Constanze Stelzenmüller
It is not difficult to list the contributions that Switzerland could make to Europe’s security; what is more interesting is the question of why it should do so. But one thing at a time.
Recently, Swiss journalist Roger de Weck told the Neue Zürcher Zeitung that his country is “the niche […] where things happen that are forbidden elsewhere.” The Swiss criminal law professor and corruption hunter Mark Pieth describes this somewhat whimsically as the “pirates’ harbor.” The aspects of Swiss politics they are referring to are well-known and regularly scrutinized in the established Swiss media. Their critique goes well beyond an understanding of neutrality that is increasingly alienating Switzerland’s neighbors and which—by way of example—prohibits even democratic neighbors from passing on armaments produced by former Swiss companies to a Ukraine fighting against a brutal aggressor.
Switzerland, which likes to see itself as a storm-tossed island of the blessed, is in reality the world’s largest (and very tolerant) offshore financial center. It has long been a hub for the global commodities trade and a huge magnet for seemingly endless flows of less-than-licit data, money, goods, and people that make up the dark underbelly of globalization. All of this is served by a dense and anything-but-transparent network of lawyers, consultants, and brokers.
Even before the Russian attack on Ukraine on February 24, 2022, this state of affairs was a nuisance to many other states. But in the context of Europe’s greatest security crisis since 1945, it allows the Kremlin to undermine Western sanctions (which Switzerland is at least participating in), thereby potentially prolonging the war. In geo-economic terms, this makes Switzerland a critical vulnerability in Europe’s security policy.
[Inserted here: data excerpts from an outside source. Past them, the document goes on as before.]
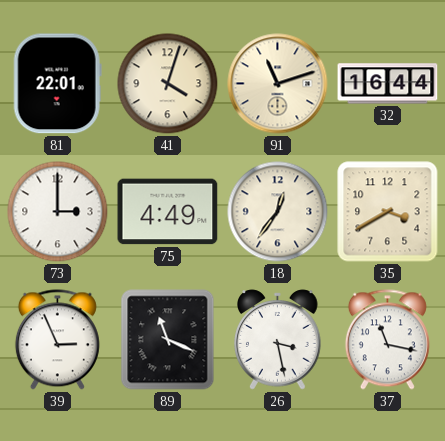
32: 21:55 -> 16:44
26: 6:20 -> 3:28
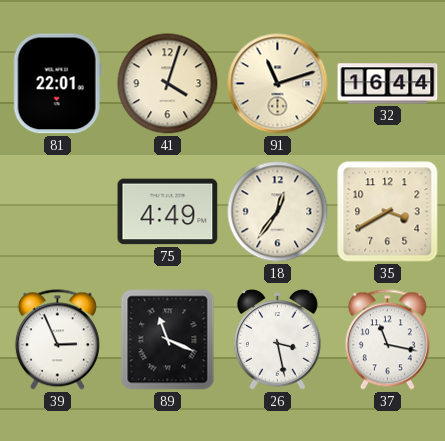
73: 3:00 -> none
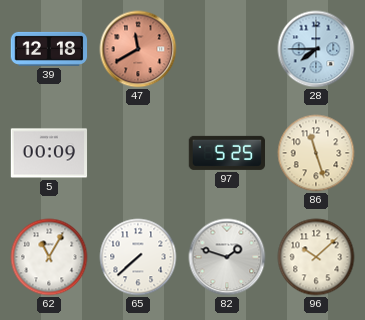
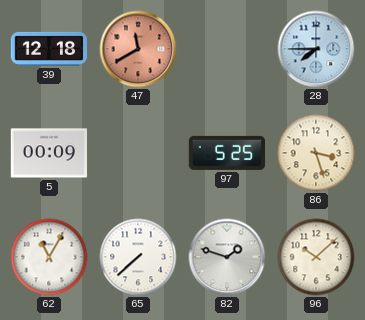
86: 11:27 -> 3:27
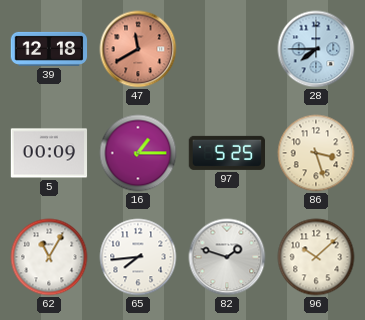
16: none -> 1:15
65: 7:38 -> 7:44
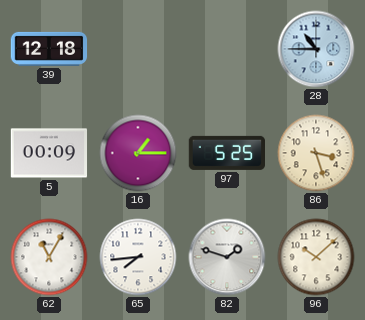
47: 11:40 -> none
28: 7:45 -> 10:45
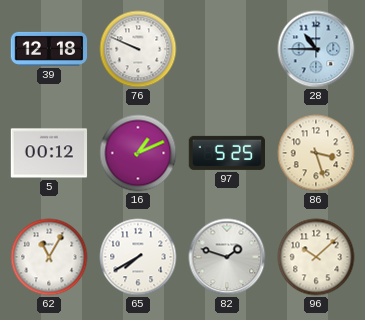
76: none -> 9:49
5: 00:09 -> 00:12
16: 1:15 -> 1:11
65: 7:44 -> 7:40
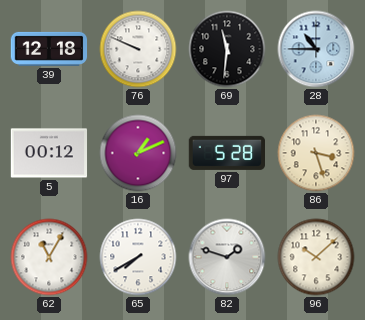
69: none -> 11:31
97: 5:25 -> 5:28
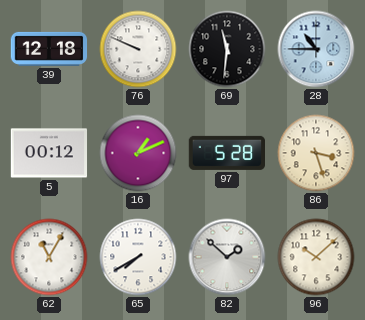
82: 1:48 -> 1:52
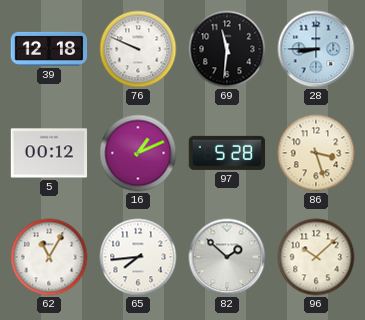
28: 10:45 -> 8:45
65: 7:40 -> 7:44
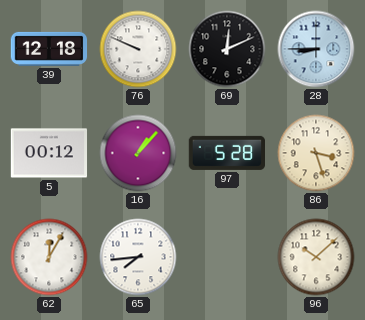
69: 11:31 -> 12:11
16: 1:11 -> 1:07
62: 11:05 -> 12:05
82: 1:52 -> none
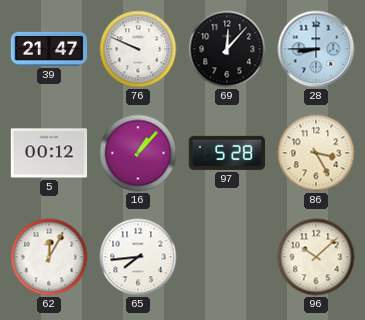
39: 12:18 -> 21:47
69: 12:11 -> 12:07
86: 3:27 -> 3:25
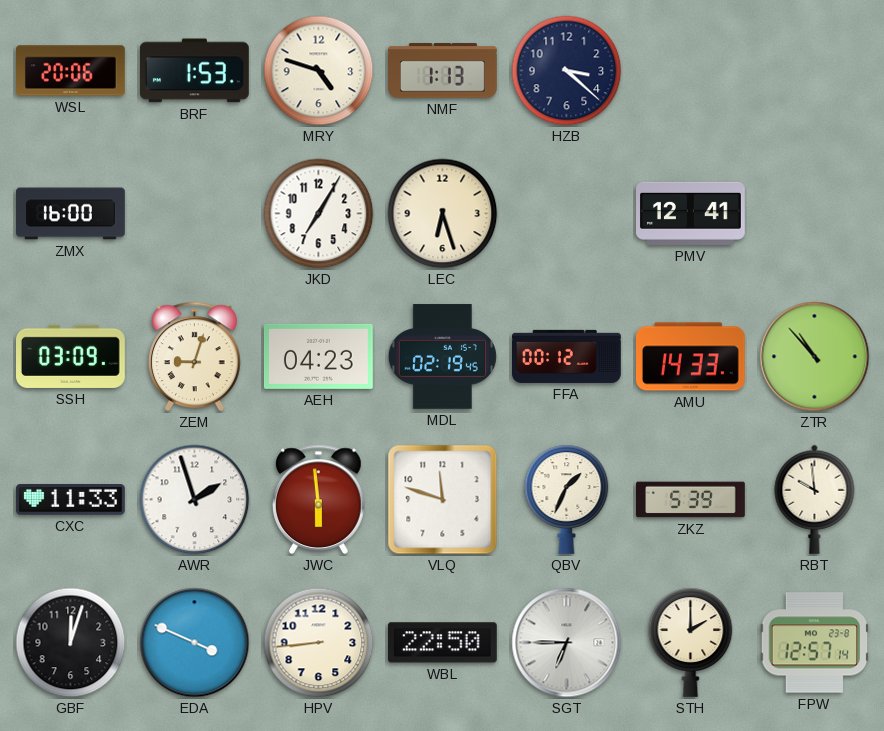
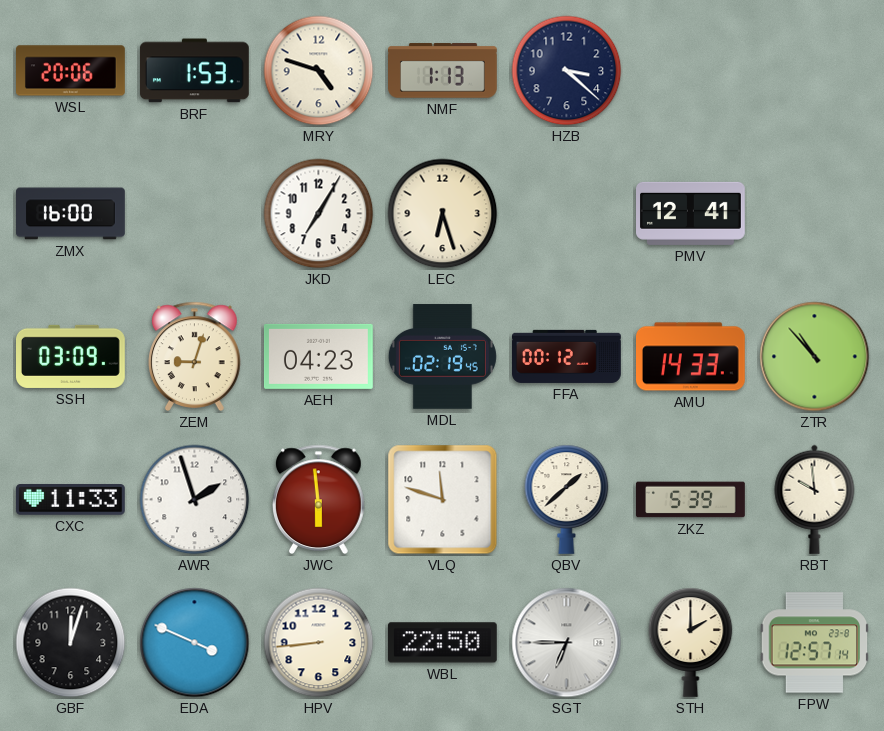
QBV: 1:34 -> 1:38
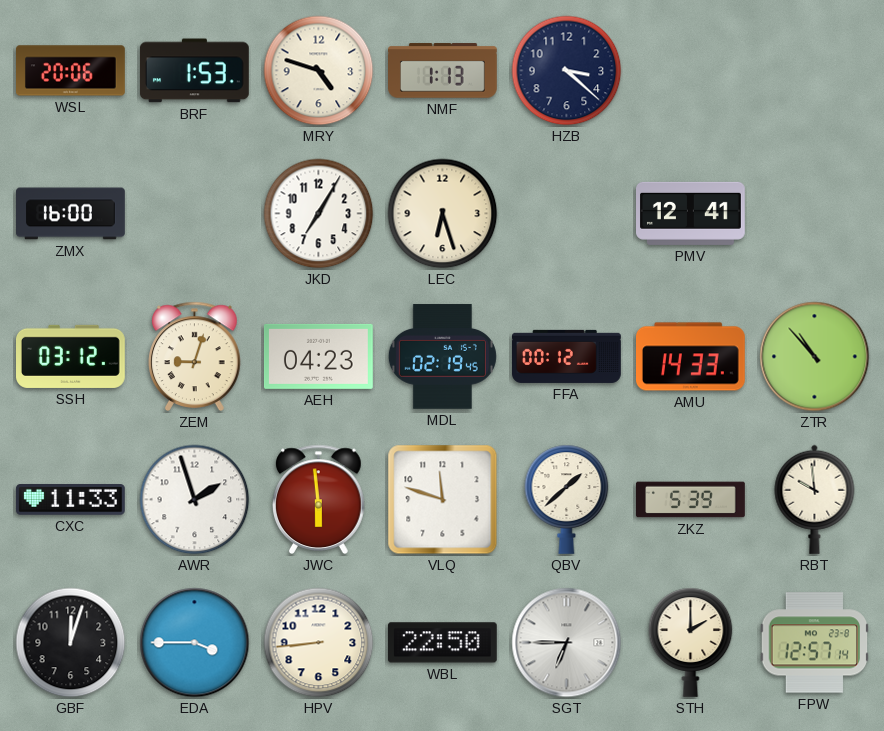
SSH: 03:09 -> 03:12
EDA: 3:49 -> 3:45
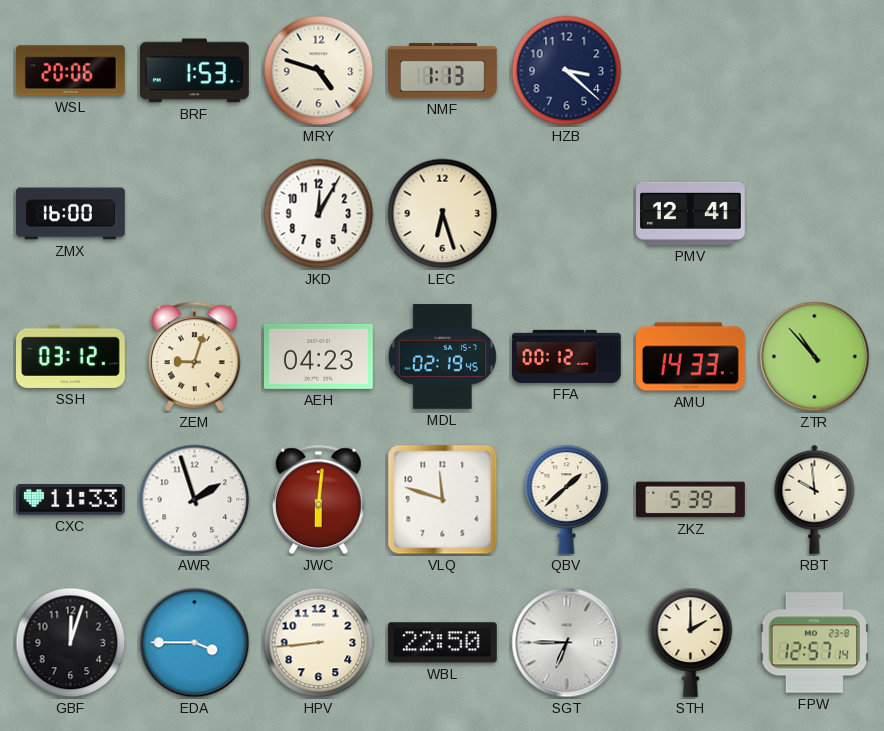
JKD: 7:05 -> 12:05
JWC: 5:59 -> 6:01
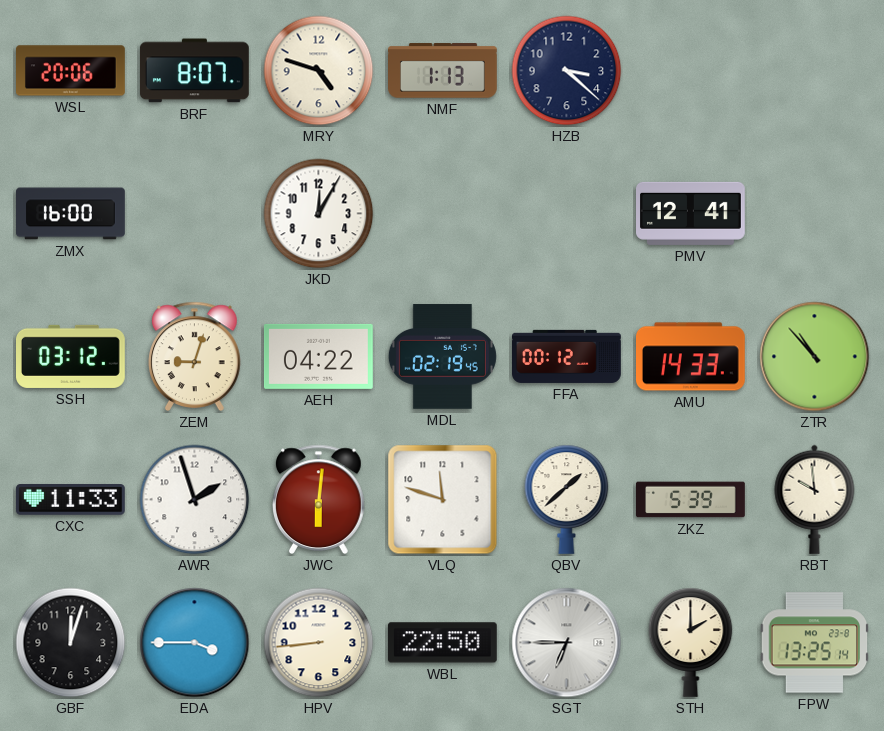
BRF: 1:53 -> 8:07
LEC: 6:27 -> none
AEH: 04:23 -> 04:22
FPW: 12:57 -> 13:25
There are plenty of concrete proposals to close this security gap. Switzerland could create a supervisory authority for commodities trading; or even better, become part of international monitoring efforts. The G7 countries and the European Union would like to see Switzerland make more of an effort to close loopholes in the prosecution of sanctions-breakers; they are also calling for Bern to join the international REPO (Russian Elites, Proxies and Oligarchs) task force, which tracks down Russian kleptocrats’ hidden assets. After all, the Swiss Bankers Association itself estimates that at least 150 billion Swiss francs (approximately $171 billion) of Russian assets are held in Swiss accounts.
That leaves the question of why. Swiss media have a rather conspicuous habit of theorizing about “enormous pressure” from abroad. It is a bit reminiscent of Berlin, where policymakers or politicians often invoke “constraints” (circumstances, allies, norms) compelling them to act. And the Swiss banking secret was indeed brought down by the U.S. Treasury a decade ago.
And yet why would such a rich and powerful country, one of the 20 largest economies in the world and currently a non-permanent member of the U.N. Security Council, pretend that it is so much smaller and weaker than it is? Especially since Switzerland, unlike Germany, has elevated the principle of neutrality—the freedom not to take sides—to a raison d’etre. The contradiction is obvious.
Perhaps it is time for Bern to rethink the prerequisites for freedom of action in an age of strategic competition, a disintegrating world order, and the formation of blocs between democratic and autocratic powers. Switzerland is, of course, not an island, but rather a global player in a world economy that is becoming increasingly interdependent. It is also exposed to the weaponization of interdependence. Some might now point out that Switzerland is a passive beneficiary of the order of peace, law, and prosperity protected by NATO and the EU in Europe. But as a non-member, it has no voice or veto in the circle of these friends; it is a rule taker, not a rule maker.
NATO and the EU initially closed ranks against the impact of Russia’s aggression—which is directed not just at Ukraine but at the entire European order. Yet in light of the fact that Russia, China, Iran, and North Korea are increasingly finding common ground and that the so-called Global South is by no means taking the side of the victim and its allies, the West is currently on the defensive. And should Donald Trump or a Trumpist win the U.S. elections in November 2024, Europe would be quite lonely in the world—and Switzerland with it.
Will that propel Switzerland to suddenly seek protection in alliances or the EU? Or to eliminate its geo-economic vulnerabilities in order to offer Europe’s opponents one fewer entry point? Hardly. But the notion that its exposure is a national security gap and should be closed in the interests of its own freedom of action has just become rather more plausible.